*JOB 1*:
Write out the stretch of the entries from their beginning through the line that contains "Copyright © TechWeb: The", including both ends. Leave the pictures out of your answer.

══ SOURCE EXTRACT

# Dewalt Track Saw



## Termite (Apr 13, 2008)

I liked the idea of the DeWalt until I saw the price tag. They've obviously built the saw around the Festool design, but they weren't smart enough to get the price significantly lower than the Festool product. I'm sure the DeWalt is a solid performer, but DeWalt's products are in a lower league than Festool's, and their price should really reflect that. The DeWalt should be a $300-350 saw in my opinion, at the high end. 

Here's the $475 Festool, minus the rail, which adds about $200'ish depending on length.








And here's the DeWalt at around $500 with one track.

Nothing wrong with DeWalt's quality. But Festool's quality is light years ahead of most any other power tool manufacturer. Unfortunately, they're priced accordingly! The DeWalt should be a lower cost compromise for those of us that can't swing the Festool option.


----------



## Chagres (Oct 13, 2007)

Yeah, I was surprised at the price; I looked it up after I received it, but I like DeWalt, maybe they are counting on tool brand allegiance to carry it? I'm eager to try it out though, I like the concept, regardless of brand, based on the promo material they sent me.

Thanks for the input, thekctermite. Hope the weather isn't hammering you too bad up there. We actually got snow already here south of Houston. Very strange...

Kelly
http://www.icanfixupmyhome.com


----------



## brokenknee (Dec 13, 2008)

Is that saw cordless? I have a 4" 18 volt cordless dewalt saw that came with a drill I purchased. It really dosn't have enough power for any serious cutting. It did work fine for cutting in new roof vents. Other than that it is really not very useful for anything other than an ocasional cut were there is no power handy.


----------



## Termite (Apr 13, 2008)

Brokenknee, DeWalt does make a cordless variety of the track saw. Agreed, my DeWalt cordless trim saw is GUTLESS.


----------



## brokenknee (Dec 13, 2008)

I just saw the dewalt saw yesterday on diy cool tools, I am pretty sure the one they showed was cordless. I personally find a homemade cutting guide works very well. A lot cheaper also.


----------



## mmtool (Aug 21, 2008)

Here is a recently released article comparing the Dewalt and Festool Track Saws. The information is very educational and helpful. http://www.toolsandmachinery.com/articles/get-on-track-7/.


----------



## losttool (Dec 2, 2008)

I tried the dewalt cordless at a tradeshow and it had plenty of guts. Turns out they have been selling rail saws in Europe for years. They just started marketing the US to give festool some competition.:thumbup:


----------

════
══ DATA TO EXAMINE

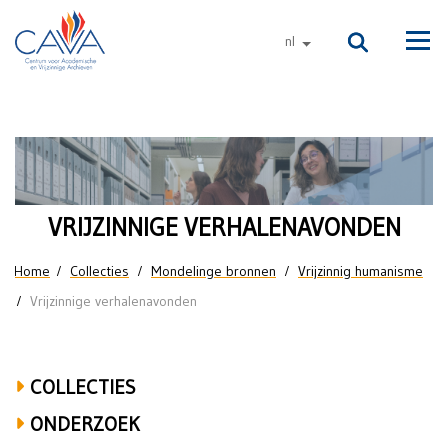
Naar de inhoud
nl
andere talen
Men
Verhalenavonden
VRIJZINNIGE VERHALENAVONDEN
U bent hier
Home
Collecties
Mondelinge bronnen
Vrijzinnig humanisme
Vrijzinnige verhalenavonden
COLLECTIES
ONDERZOEK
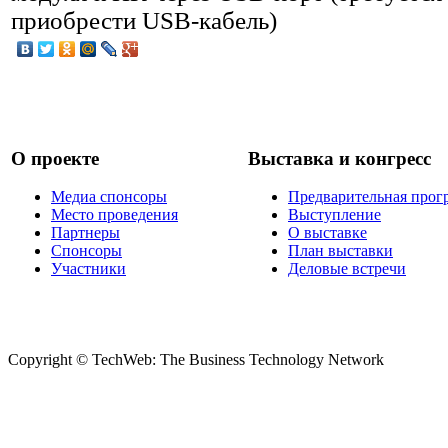
приобрести USB-кабель)
О проекте
Выставка и конгресс
Медиа спонсоры
Предварительная прог
Место проведения
Выступление
Партнеры
О выставке
Спонсоры
План выставки
Участники
Деловые встречи
Copyright © TechWeb: The Business Technology Network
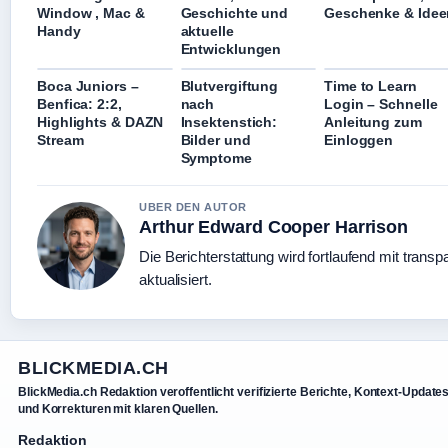
Window , Mac &
Geschichte und
Geschenke & Idee
Handy
aktuelle
Entwicklungen
Boca Juniors –
Blutvergiftung
Time to Learn
Benfica: 2:2,
nach
Login – Schnelle
Highlights & DAZN
Insektenstich:
Anleitung zum
Stream
Bilder und
Einloggen
Symptome
UBER DEN AUTOR
Arthur Edward Cooper Harrison
Die Berichterstattung wird fortlaufend mit trans
aktualisiert.
BLICKMEDIA.CH
BlickMedia.ch Redaktion veroffentlicht verifizierte Berichte, Kontext-Update
und Korrekturen mit klaren Quellen.
Redaktion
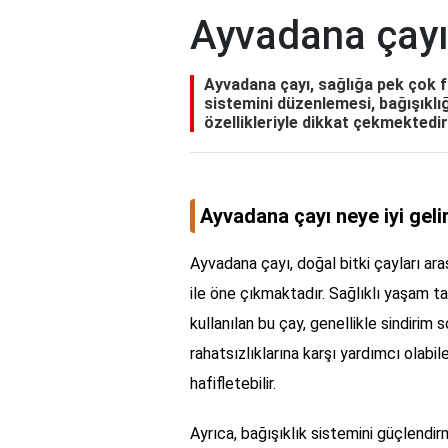
Ayvadana çayı 
Ayvadana çayı, sağlığa pek çok f
sistemini düzenlemesi, bağışıklı
özellikleriyle dikkat çekmektedi
Ayvadana çayı neye iyi geli
Ayvadana çayı, doğal bitki çayları aras
ile öne çıkmaktadır. Sağlıklı yaşam 
kullanılan bu çay, genellikle sindirim s
rahatsızlıklarına karşı yardımcı olabilen
hafifletebilir.
Ayrıca, bağışıklık sistemini güçlendir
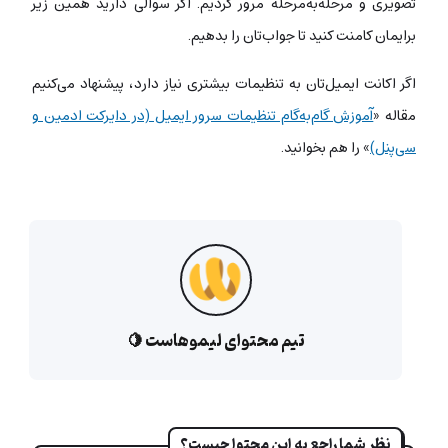
تصویری و مرحله‌به‌مرحله مرور کردیم. اگر سوالی دارید همین زیر
برایمان کامنت کنید تا جواب‌تان را بدهیم.
اگر اکانت ایمیل‌تان به تنظیمات بیشتری نیاز دارد، پیشنهاد می‌کنیم
مقاله «
آموزش گام‌به‌گام تنظیمات سرور ایمیل (در دایرکت ادمین و
سی‌پنل)
» را هم بخوانید.
تیم محتوای لیموهاست 🍋
نظر شما راجع به این محتوا چیست؟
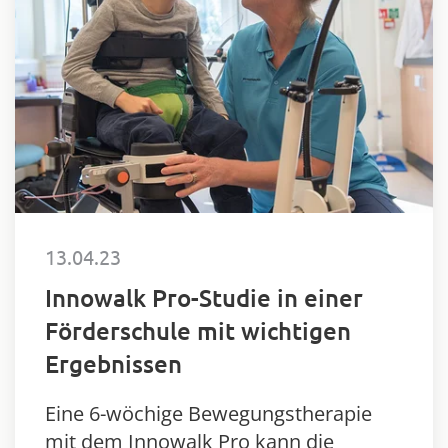
13.04.23
Innowalk Pro-Studie in einer
Förderschule mit wichtigen
Ergebnissen
Eine 6-wöchige Bewegungstherapie
mit dem Innowalk Pro kann die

════

*JOB 2*:
Reproduce the stretch of the DeWalt track saw thread from "I liked the" through "depending on length." word for word.

*SOLUTION 1*:
Naar de inhoud
nl
andere talen
Men
Verhalenavonden
VRIJZINNIGE VERHALENAVONDEN
U bent hier
Home
Collecties
Mondelinge bronnen
Vrijzinnig humanisme
Vrijzinnige verhalenavonden
COLLECTIES
ONDERZOEK
приобрести USB-кабель)
О проекте
Выставка и конгресс
Медиа спонсоры
Предварительная прог
Место проведения
Выступление
Партнеры
О выставке
Спонсоры
План выставки
Участники
Деловые встречи
Copyright © TechWeb: The Business Technology Network

*SOLUTION 2*:
I liked the idea of the DeWalt until I saw the price tag. They've obviously built the saw around the Festool design, but they weren't smart enough to get the price significantly lower than the Festool product. I'm sure the DeWalt is a solid performer, but DeWalt's products are in a lower league than Festool's, and their price should really reflect that. The DeWalt should be a $300-350 saw in my opinion, at the high end. 

Here's the $475 Festool, minus the rail, which adds about $200'ish depending on length.